It’s not a movie you decide to watch while browsing IMdB or Rotten Tomatoes, but something you learn about through friends or when you’re trying to decipher an obscure reference made in one of your favorite television shows. It’s not a link you click on to appreciate the well-crafted plot or ingenious set design, but a production you see played out before you by dedicated fans, lip-syncing in their corsets and fishnets while the audience talks over the actors. You bring your friends, you dress up, you throw rice. You all scream obscenities in unison. Sometimes you tie balloons to your pelvis and pop them against other (consenting) moviegoers. Needless to say, “The Rocky Horror Picture Show” is not a film so much as it is an experience.
The name is synonymous with “cult film,” but among the people I’ve talked to since arriving at the College of William and Mary, there’s a surprising number of people who haven’t yet seen it.
I first encountered this movie back when I still watched “Glee.” The show aired an episode in 2010 where the main characters put on “Rocky Horror” as their school musical, which, of course, sparked controversy. It’s not unheard of for a high school to perform “The Rocky Horror Picture Show,” but considering the racy costumes, explicit audience callbacks and the sheer amount of sexual content that can’t be cut out or danced around (it’s part of the plot, dammit!), I’d definitely peg it as more of a college production.
And just what is the plot of “Rocky Horror”? After my first viewing of this movie, I would have found it a bit hard to explain. But since I’ve watched it three times this past week (mainly as character research for the William and Mary Rocky Horror Picture Show Shadowcast), I’ve definitely got more of a grasp on the story than I once did. Here’s my take:
Brad Majors and Janet Weiss are hoping to announce their engagement to a professor from their college days, the one who taught the science course where they first met. But when their car breaks down during a thunderstorm, the two find themselves unable to continue their journey. They take refuge in a castle belonging to Dr. Frank N. Furter, an eccentric scientist who happens to be in the middle of celebrating his newest creation: the ideal human man. This only gets us about 10 or 15 minutes into the movie’s runtime, but it covers the basic premise.

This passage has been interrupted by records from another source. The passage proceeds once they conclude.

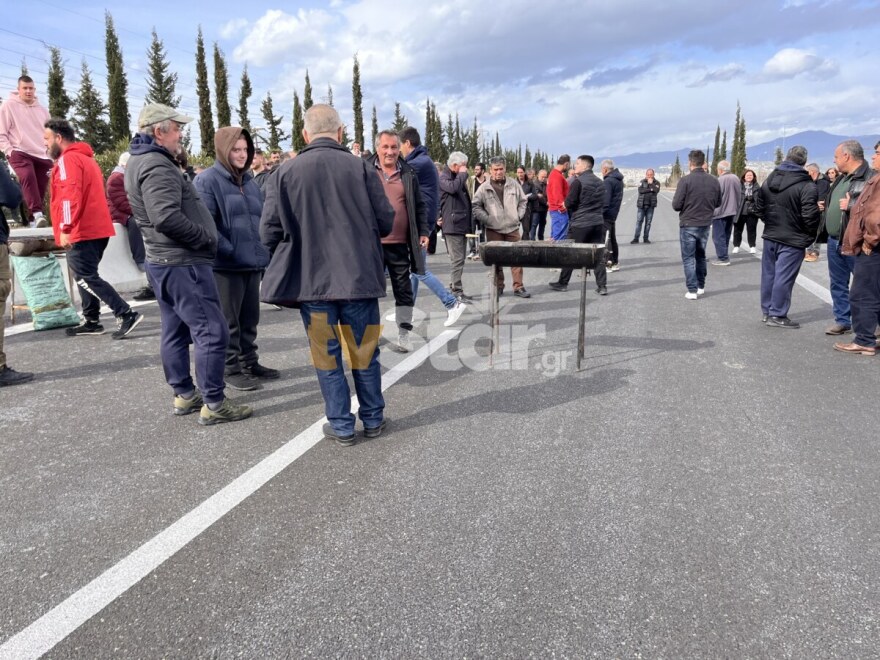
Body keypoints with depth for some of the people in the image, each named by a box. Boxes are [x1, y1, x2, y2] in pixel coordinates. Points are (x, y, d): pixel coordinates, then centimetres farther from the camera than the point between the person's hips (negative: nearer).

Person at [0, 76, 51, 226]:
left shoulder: (42, 110, 17)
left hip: (43, 156, 5)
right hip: (20, 153, -5)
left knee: (40, 188, 0)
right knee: (27, 177, -30)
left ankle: (33, 218, 10)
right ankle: (37, 213, -40)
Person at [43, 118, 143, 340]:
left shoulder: (68, 159, -9)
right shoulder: (85, 157, 21)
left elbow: (71, 195, -21)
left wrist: (65, 228, -24)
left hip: (82, 232, -10)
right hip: (96, 228, 10)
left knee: (86, 278, -9)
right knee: (86, 276, 15)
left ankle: (126, 314, -16)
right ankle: (92, 321, 19)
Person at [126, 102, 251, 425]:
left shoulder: (142, 161, 16)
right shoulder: (157, 165, -17)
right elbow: (167, 217, -28)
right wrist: (206, 237, -16)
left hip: (164, 261, 11)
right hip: (183, 263, -11)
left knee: (176, 331, 15)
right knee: (212, 331, -8)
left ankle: (184, 395, 25)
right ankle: (213, 404, -3)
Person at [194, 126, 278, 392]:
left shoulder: (249, 180, 16)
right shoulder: (207, 180, -8)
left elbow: (261, 218, 20)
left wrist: (264, 252, 11)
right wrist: (228, 250, -18)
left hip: (253, 262, 7)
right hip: (226, 264, -7)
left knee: (250, 318, 16)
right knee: (229, 320, 3)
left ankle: (249, 362, 28)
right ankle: (230, 369, 14)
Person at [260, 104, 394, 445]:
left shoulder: (285, 173, -4)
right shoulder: (362, 168, -5)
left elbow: (269, 231, -5)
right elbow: (385, 223, -3)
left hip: (311, 280, 0)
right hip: (359, 276, 1)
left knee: (327, 356, 11)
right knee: (365, 352, 14)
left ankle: (341, 425, 18)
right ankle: (373, 419, 25)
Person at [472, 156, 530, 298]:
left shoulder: (514, 184, 5)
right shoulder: (484, 188, -2)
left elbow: (523, 201, 15)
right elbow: (476, 206, 2)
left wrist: (518, 216, 5)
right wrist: (486, 219, -6)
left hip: (512, 228, 2)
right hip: (493, 230, -1)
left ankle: (518, 287, 7)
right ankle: (498, 287, 16)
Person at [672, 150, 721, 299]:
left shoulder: (685, 180, -16)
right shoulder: (713, 181, 0)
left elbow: (676, 205, -16)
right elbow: (718, 203, 8)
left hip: (688, 225, -5)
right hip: (705, 224, 5)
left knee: (688, 258, 3)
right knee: (701, 256, 20)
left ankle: (692, 290, 0)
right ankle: (701, 286, 28)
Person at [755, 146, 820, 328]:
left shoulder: (769, 180, 6)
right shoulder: (806, 185, -15)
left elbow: (760, 208, 13)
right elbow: (810, 216, -18)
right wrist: (810, 237, -3)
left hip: (770, 236, 7)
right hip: (793, 240, -6)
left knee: (768, 274, 13)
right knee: (784, 277, -2)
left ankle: (767, 311, 22)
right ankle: (777, 315, 3)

I’ll do my best not to veer into spoiler-y territory in this review, even though this movie’s been around since 1975. But let’s just say that they don’t call this movie a “Science Fiction Double Feature” for nothing…

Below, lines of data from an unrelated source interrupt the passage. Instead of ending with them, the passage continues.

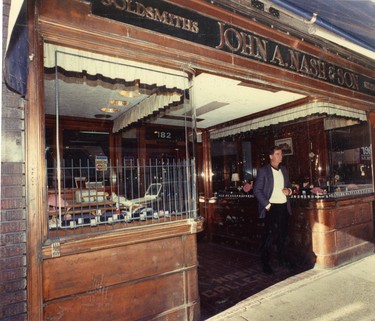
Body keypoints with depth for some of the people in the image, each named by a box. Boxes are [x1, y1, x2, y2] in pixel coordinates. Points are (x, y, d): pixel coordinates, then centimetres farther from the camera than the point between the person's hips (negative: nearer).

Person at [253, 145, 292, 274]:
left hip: (284, 206, 6)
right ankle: (266, 264, 10)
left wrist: (289, 190, -1)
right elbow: (257, 190, -10)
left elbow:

“I’m not going to lie. “Rocky Horror” is one of the weirdest movies I’ve ever seen.”
The name is synonymous with “cult film,” but among the people I’ve talked to since arriving at the College of William and Mary, there’s a surprising number of people who haven’t yet seen it. Before coming to school (before this week, actually), I’d only seen the movie once, but the culture surrounding it is something that has always fascinated me. This week, after joining the College’s own Rocky Horror Shadowcast, I got an inside look at just that.
I’m not going to lie. “Rocky Horror” is one of the weirdest movies I’ve ever seen. But the music is excellent, with a setlist that swings from catchy dance tunes to emotional solos, and many of them are constantly stuck in my head. And the plot (which begins to fall apart about halfway through the movie) is much improved by the well-timed audience “callbacks,” which can include shouting questions for the characters to answer, singing along with the songs, or even replacing entire lines of dialogue with jokes. And there are a lot of jokes (more than you think). Usually, subtitles are necessary to understand what the actual characters are saying above the shouts of the moviegoers. Often obscene and hilarious, these callbacks are an integral part of the “Rocky Horror” experience, and they’re slightly different wherever you go. Back in the ‘80s when my parents went to see the show, they’d all throw bread at the screen after the characters made a toast. Here, we have a few callbacks that are specific to the College (“Thanks, Sodexo!”). The experience is further enhanced by a shadowcast, a group of actors (or fans, or both) who act out the story onstage as the movie plays behind them.
And what a story it is. “Rocky Horror,” at its heart, is about a conventional couple undergoing a rather unconventional sexual awakening (at the expense of more than a few lives) via Frank. Despite all the murder, it has a very sex-positive message, along with wildly gender non-conforming costume design that really shows off the broad horizon of gender expression. As a queer person concerned with representation in the media, I love that this movie’s LGBTQ+ characters aren’t subjected to any of the clichéd narratives we often see in film and TV. “Rocky Horror” just allows them to be (monsters, aliens, cross-dressers, mad pansexual scientists). The movie has not only LGBTQ+ themes, but also science, murder, cannibalism, tunes you’ll never get out of your head, gay sex, straight sex, killer aliens, sick dance moves – and even famous classic rocker Meat Loaf.